Se tingere la nostra chioma d'un nero corvino può, tuttavia, giovare più alla nostra autostima che non alla nostra reale età biologica e stirare le rughe del collo come camicie in tintoria non ci restituirà certo la vitalità perduta, alcuni ricercatori scozzesi hanno scoperto che prendersi cura di un cane può invece influire sulle lancette del nostro orologio biologico in un modo molto più significativo, rallentandone l'avanzata o addirittura facendole regredire verso una posizione ormai dimenticata.

Vecchio

Possedere un cane e trascorrere tempo con lui è infatti in grado di produrre significativi miglioramenti nello stato complessivo di salute; a cominciare da una dimensione prettamente fisica del nostro corpo, che vede il tono muscolare innalzarsi a dismisura, man mano che passeggiamo con il nostro nuovo amico e che riscopriamo il piacere di accelerare il passo per soddisfare le sue naturali esigenze.

Ma vi è di più: la compagnia di un cane, sarebbe in grado di allontanare il rischio di quella subdola depressione che si alimenta di inattività ed eccessivo riposo, grazie all'elevato numero di cure e attenzioni di cui necessita l'animale; attenzioni che mantengono attivo ed efficiente il sistema nervoso del proprietario e riequilibrano i livelli serotoninici, messi a dura prova dall'improvviso stop di adrenaline legato ad un recente pensionamento o alla difficoltà di rendere produttive le proprie giorante.

Per giungere a questa conclusione, i ricercatori della Saint Andrews University hanno condotto un accurato test, durante il quale hanno esaminato 547 volontari (di età media pari a 79 anni), tutti proprietari di un cane, chiedendo loro di indossare un accelerometro in concomitanza con le loro passeggiate quotidiane, al fine di vagliare numerosi parametri (livello di allenamento, tono muscolare, eventuale presenza di fattori ansiosi) e di definire un'età biologica in corrispondenza dei livelli riscontrati.
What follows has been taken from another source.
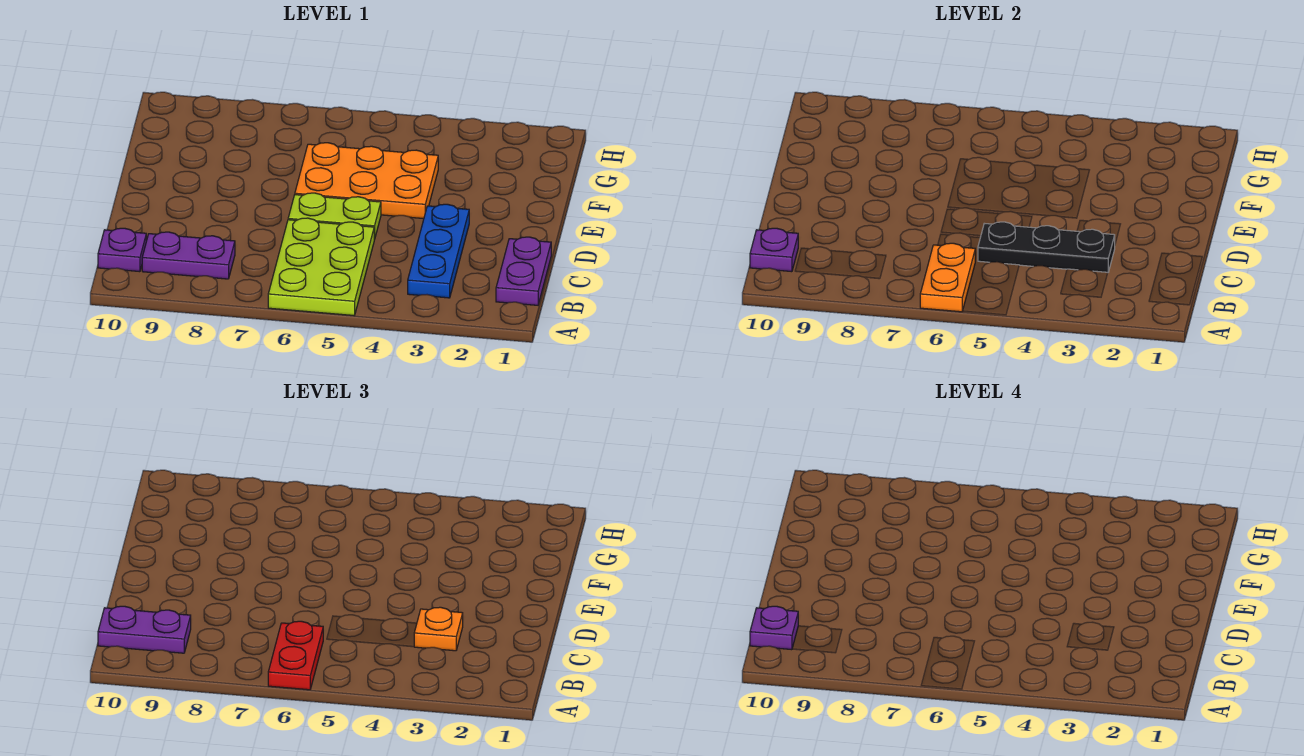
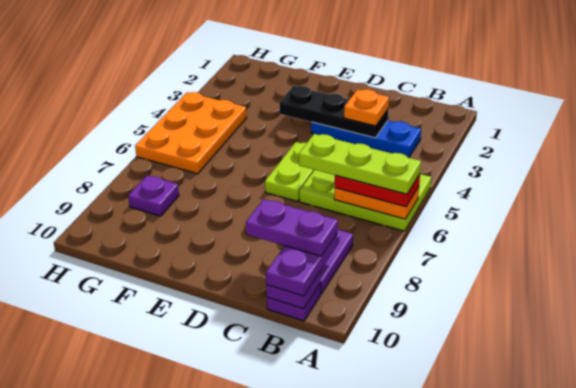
none -> lime plate A6:C6 level 4
purple plate B1:C1 level 1 -> purple plate B9:C9 level 4
purple plate B10 level 4 -> purple plate G8 level 1
black plate C3:C5 level 2 -> black plate C3:E3 level 2
orange plate E4:F6 level 1 -> orange plate G4:H6 level 1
Al termine del simpatico test è emerso che gli anziani che possedevano un cane potevano vantare una condizione fisica complessiva molto superiore rispetto a quella dei loro coetanei “solitari” (con un picco di tonicità muscolare che raggiungeva il 12% in più) e una capacità atletica simile a quella di una persona con dieci anni in meno.
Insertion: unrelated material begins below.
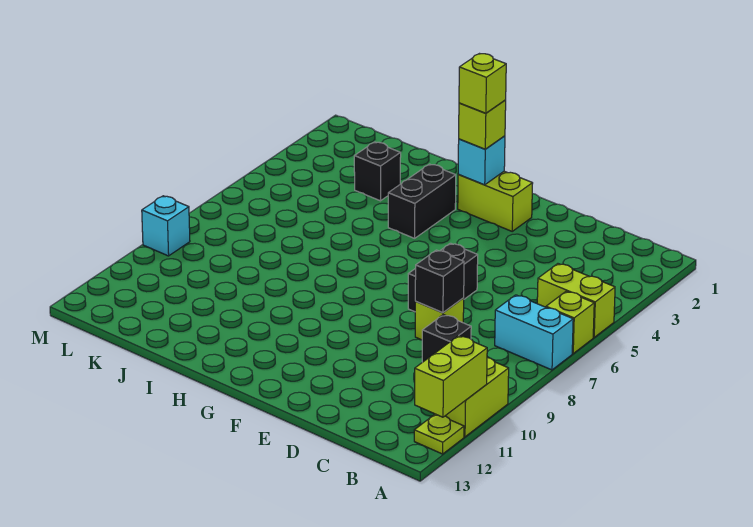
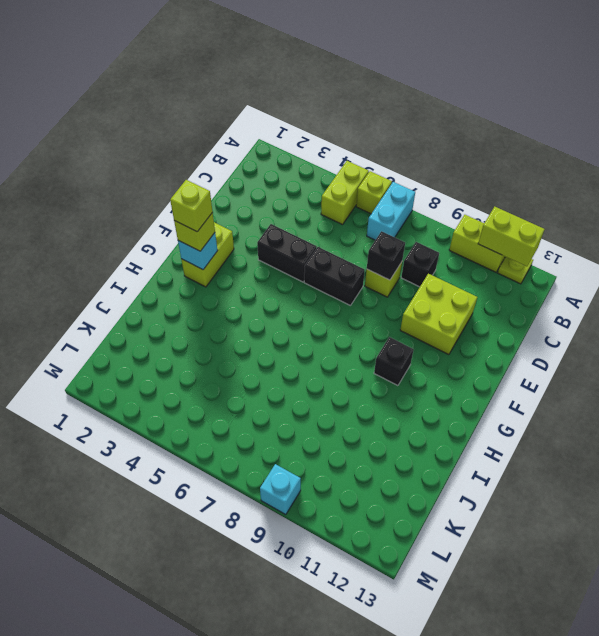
none -> lime brick D10:E11 level 1
black brick H3:H4 level 1 -> black brick E4:E5 level 1
black brick J3 level 1 -> black brick G10 level 1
I livelli di ansia e depressione, inoltre, risultavano pienamente sotto controllo e lontani dai picchi che vengono comunemente fatti registrare presso la popolazione di età avanzata, confermando l'ipotesi che vede nella Pet Teraphy un ottimo alleato per l'umore, spesso più efficace di paroxetina e fluoxetina.
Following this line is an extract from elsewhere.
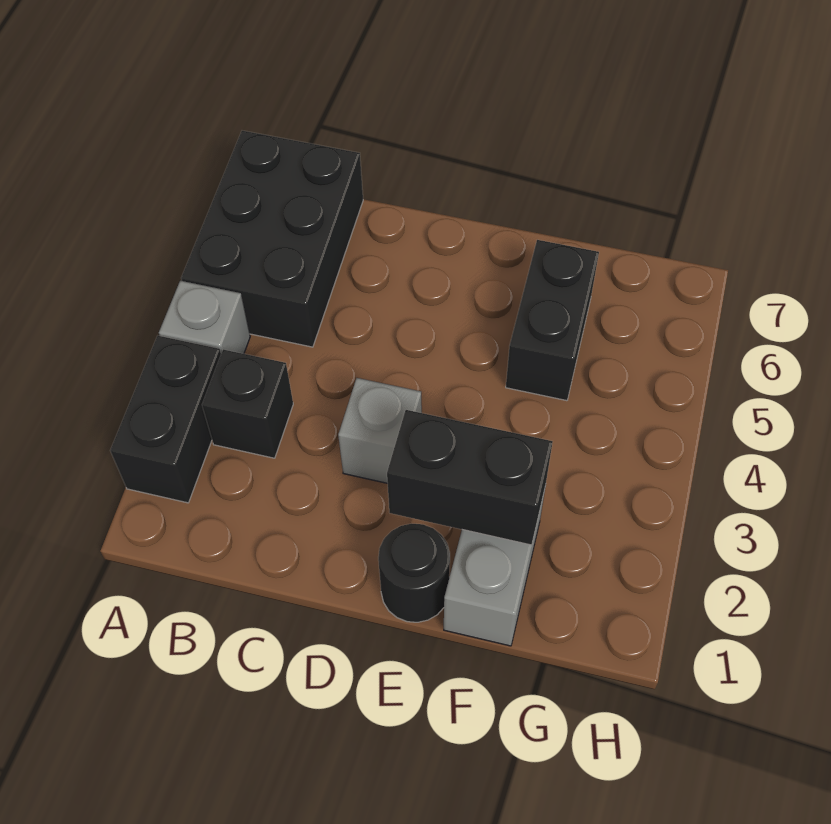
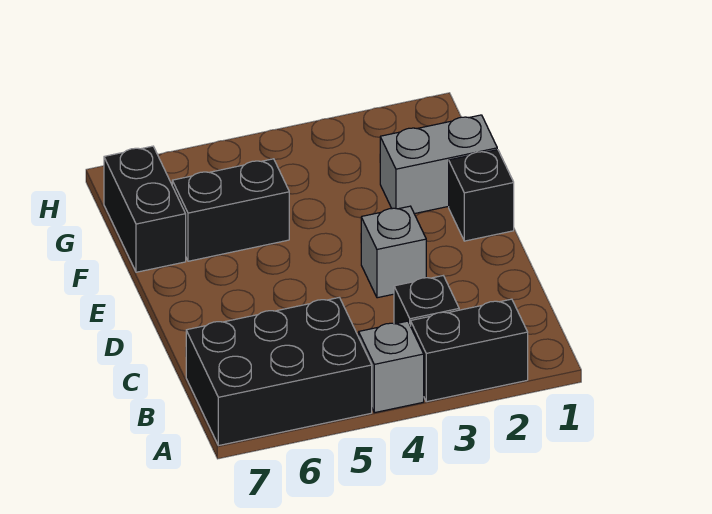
black round brick E1 level 1 -> black brick E1 level 1
black brick E2:F2 level 2 -> black brick F7:G7 level 1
Suggeriamo dunque, a tutti coloro che temono l'invecchiamento e i suoi deleteri effetti sulla salute, di affidarsi alle amorevoli cure di un cucciolo e di dedicare una cospicua parte della propria giornata alle lunghe passeggiate in compagnia dell'amico a quattro zampe: oltre a trarne giovamento immediato, riuscirete a riportare un po' di allegria nelle piazze delle nostre città, prese d'assalto da centri estetici e da millenari timori legati al tempo che passa.